Algum dia quero publicar um livro com este título, Códice, contendo uma série de artigos ou ensaios em que me embata e peleje com estes textos. Seria o mais perto que eu poderia chegar do Itinerário da minha Pasárgada. Posso mencionar aqui alguns... como Do Sentimento Trágico da Vida (1933), de Miguel de Unamuno; Temor e Tremor (1843), de Kierkegaard; o poema "Janela do caos", de Murilo Mendes; o romance Qadós (1973), de Hilda Hilst; o conto "Nada e a nossa condição", de João Guimarães Rosa; o filme Krótki film o miłości (Não Amarás, 1988), de Krzysztof Kieślowski, assim como todo o seu Decálogo; e vários outros. Nos últimos dois anos, Simone Weil tem sido um fantasma-mor a pairar sobre minha cachola.
Porque é difícil explicar o que é viver com o que eu chamo de Complexo de Jonas, título de um poema em que trabalho aos pouquíssimos, jogando com o tema em tantos outros poemas, porque tenho medo de escrever este.
E tudo isso, aqui, apenas para recomendar a vocês que assistam à filmagem de Sidney Lumet para a peça Equus, de Peter Shaffer, e leiam o texto em si. Pois neste mundo que segue insistindo que adoremos ao deus da normalidade, do uniforme, do concreto e sólido e prático, Alan Strang, e, mais importante: gente de carne e osso, ao menos galoparam no Campo Ha Ha. E você? E eu?
Da peça Equus, diálogo entre o Doutor Dysart e Hesther:
__ I'm talking about passion, Hesther. You know what that word meant originally? Suffering. The way you get your own spirit through your own suffering. Self-chosen. Self-made. This boy's done that. He's created his own desperate ceremony just to ignite one flame of original ecstasy in the spiritless waste around him. He's destroyed for it, horribly. He's virtually been destroyed by it. One thing I know for sure, that boy has known a passion more ferocious than I have known in any second of my life. Let me tell you something: I envy it.

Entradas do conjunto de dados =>
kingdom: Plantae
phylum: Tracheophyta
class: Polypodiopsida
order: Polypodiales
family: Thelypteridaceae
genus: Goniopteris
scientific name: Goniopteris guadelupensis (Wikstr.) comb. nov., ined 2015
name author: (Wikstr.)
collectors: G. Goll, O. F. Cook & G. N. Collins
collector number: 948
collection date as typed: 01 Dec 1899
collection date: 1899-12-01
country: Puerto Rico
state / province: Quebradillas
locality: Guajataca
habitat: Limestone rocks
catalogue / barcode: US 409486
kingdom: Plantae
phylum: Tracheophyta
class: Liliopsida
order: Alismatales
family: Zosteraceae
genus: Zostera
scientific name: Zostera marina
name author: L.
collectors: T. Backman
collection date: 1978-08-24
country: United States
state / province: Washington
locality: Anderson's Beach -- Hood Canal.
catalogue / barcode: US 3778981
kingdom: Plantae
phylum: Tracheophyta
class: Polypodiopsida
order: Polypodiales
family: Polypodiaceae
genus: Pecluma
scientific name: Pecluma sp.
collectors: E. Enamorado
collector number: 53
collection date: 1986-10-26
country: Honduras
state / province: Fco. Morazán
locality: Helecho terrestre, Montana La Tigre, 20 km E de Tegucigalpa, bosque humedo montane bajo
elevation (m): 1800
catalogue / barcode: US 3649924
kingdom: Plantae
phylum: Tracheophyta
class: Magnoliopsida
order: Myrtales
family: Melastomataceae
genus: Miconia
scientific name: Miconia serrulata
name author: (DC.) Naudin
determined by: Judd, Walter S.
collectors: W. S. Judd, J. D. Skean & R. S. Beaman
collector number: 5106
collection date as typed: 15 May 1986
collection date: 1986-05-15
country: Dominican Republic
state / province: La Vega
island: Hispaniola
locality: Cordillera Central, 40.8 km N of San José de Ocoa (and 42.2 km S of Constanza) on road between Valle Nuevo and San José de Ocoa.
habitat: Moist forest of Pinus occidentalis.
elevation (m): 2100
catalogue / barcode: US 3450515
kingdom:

Tarefas obrigatórias =>
**A)** No texto sobre Equus, quem dirigiu a filmagem da peça que o autor recomenda assistir?
**B)** Reproduza o trecho do texto sobre Equus de "Porque é difícil" a "de escrever este.".
**C)** Dê continuidade ao texto sobre Equus a partir do ponto em que ele termina.

Respostas às tarefas =>
**A)** Sidney Lumet.

**B)**
Porque é difícil explicar o que é viver com o que eu chamo de Complexo de Jonas, título de um poema em que trabalho aos pouquíssimos, jogando com o tema em tantos outros poemas, porque tenho medo de escrever este.

**C)**
__ You can't.
__ Don't you see? That's what his stare has said all this time. "At least I galloped. When did you?" I'm jealous, Hesther. Jealous... of Alan Strang.
__ That's absurd.
__ Is it?
__ Yes, utterly. Utterly!
__ I go on about my wife. Have you thought about the husband? The finicky, critical husband, with his art books on mythical Greece? What real worship has he known? Without worship, you shrink! It's brutal. I shrank my life. No one can do it for you. I settled for being pallid and provincial out of my eternal timidity. The old story of bluster, and do bugger-all. I didn't even dare to have children... didn't dare to bring children into a house and marriage as cold as mine. I tell everyone Margaret is the puritan, I'm the pagan. Some pagan! Such wild returns I make to the womb of civilization! Three weeks a year in the Mediterranean. Beds booked in advance, meals paid with vouchers, cautious jaunts in hired cars, suitcase crammed with Kaopectate. What a fantastic surrender to the primitive! The "primitive." I use that word endlessly. "The primitive world," I say,"what instinctual truths were lost with it!" While I sit baiting that poor, unimaginative woman with the word, that freaky boy is trying to conjure the reality. I look at pages of centaurs trampling the soil of Argos. Outside my window, that boy is trying to become one in a Hampshire field. Every night I watch that woman knitting, a woman I haven't kissed in six years. And he stands for an hour in the dark, sucking the sweat off his god's hairy cheek. In the morning, I put away my books on the cultural shelf, close up my Kodachrome snaps of Mount Olympus, touch my reproduction statue of Dionysus for luck and go off to the hospital to treat him for insanity. Now do you see?
§
Book of Job, Chapter 39 (King James Bible)
19. Hast thou given the horse strength? hast thou clothed his neck with thunder?
20. Canst thou make him afraid as a grasshopper? the glory of his nostrils is terrible.
21. He paweth in the valley, and rejoiceth in his strength: he goeth on to meet the armed men.
22. He mocketh at fear, and is not affrighted; neither turneth he back from the sword.
23. The quiver rattleth against him, the glittering spear and the shield.
24. He swalloweth the ground with fierceness and rage: neither believeth he that it is the sound of the trumpet.